==== Data records

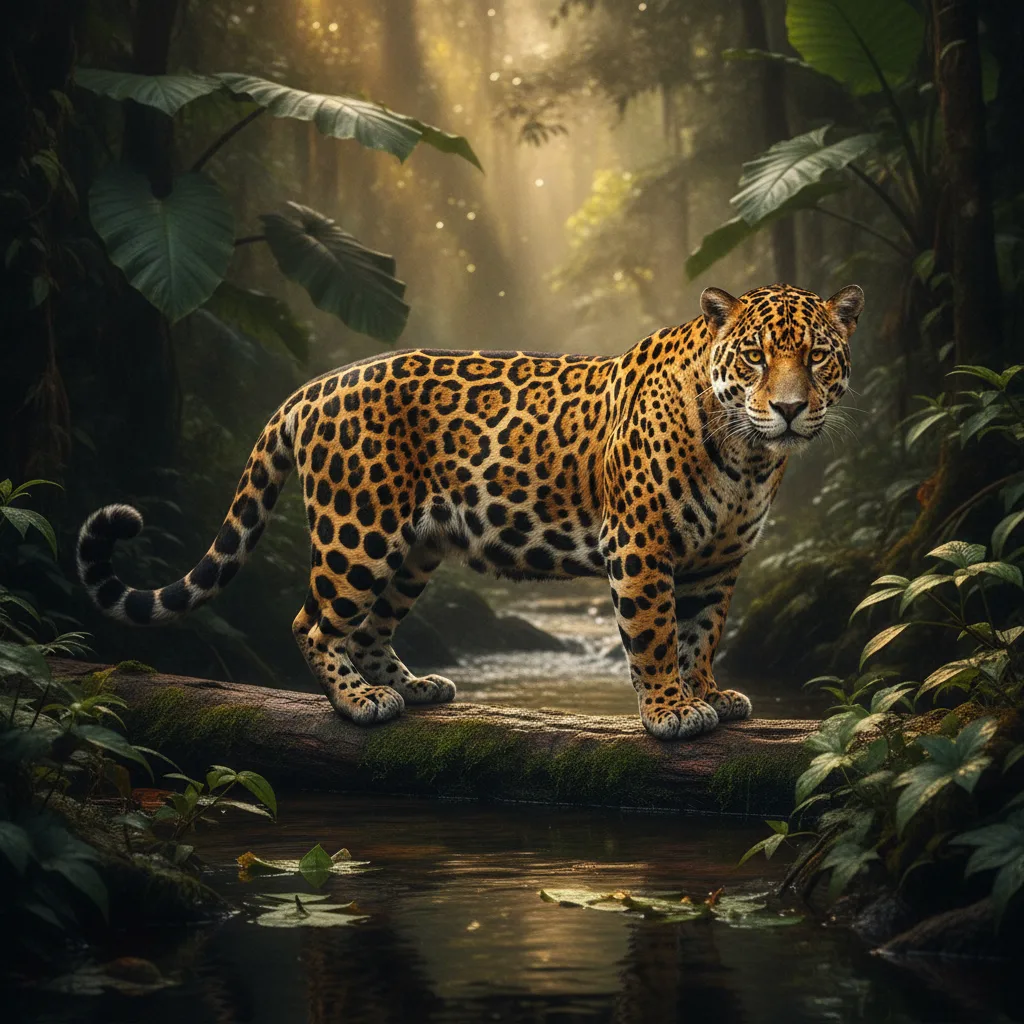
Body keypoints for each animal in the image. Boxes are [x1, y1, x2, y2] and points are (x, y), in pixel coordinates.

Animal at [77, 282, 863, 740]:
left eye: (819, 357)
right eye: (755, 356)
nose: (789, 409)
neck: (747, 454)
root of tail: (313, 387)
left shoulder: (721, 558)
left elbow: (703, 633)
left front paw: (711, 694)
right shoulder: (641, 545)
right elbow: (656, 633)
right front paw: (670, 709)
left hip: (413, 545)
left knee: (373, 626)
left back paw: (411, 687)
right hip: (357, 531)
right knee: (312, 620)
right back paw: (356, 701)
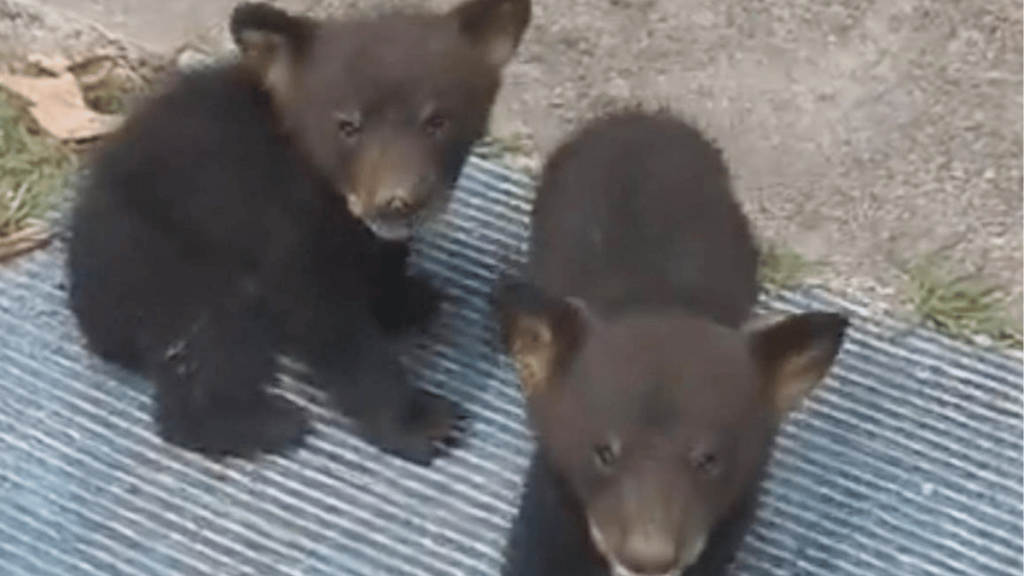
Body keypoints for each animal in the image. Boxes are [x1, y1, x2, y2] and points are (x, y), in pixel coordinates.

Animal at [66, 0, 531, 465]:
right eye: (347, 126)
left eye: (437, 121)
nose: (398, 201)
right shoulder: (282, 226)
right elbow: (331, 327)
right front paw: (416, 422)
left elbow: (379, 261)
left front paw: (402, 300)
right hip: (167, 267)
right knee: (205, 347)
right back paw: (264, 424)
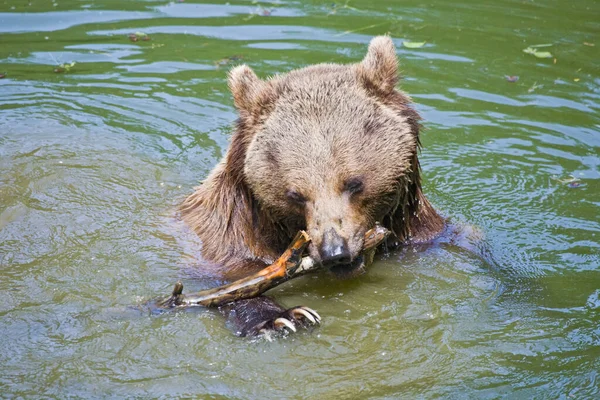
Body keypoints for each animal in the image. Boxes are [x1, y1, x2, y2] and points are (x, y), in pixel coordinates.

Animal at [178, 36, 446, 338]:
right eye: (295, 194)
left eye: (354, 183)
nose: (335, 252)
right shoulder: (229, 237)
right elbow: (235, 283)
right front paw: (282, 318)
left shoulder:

========

Beginning with the line containing "left front paw: (402, 300)" and ending with the last line of the data, output those lines exactly and nothing more. Omit every picture.

*Written solution*:
left front paw: (402, 300)
right hip: (167, 267)
right knee: (205, 347)
right back paw: (264, 424)
Body keypoints for each animal in the image. Boxes are [x1, y1, x2, y2] and points are (x, y), in pixel coordinates.

Animal at [178, 36, 446, 338]:
right eye: (295, 194)
left eye: (354, 183)
nose: (335, 252)
right shoulder: (229, 237)
right elbow: (235, 283)
right front paw: (282, 318)
left shoulder:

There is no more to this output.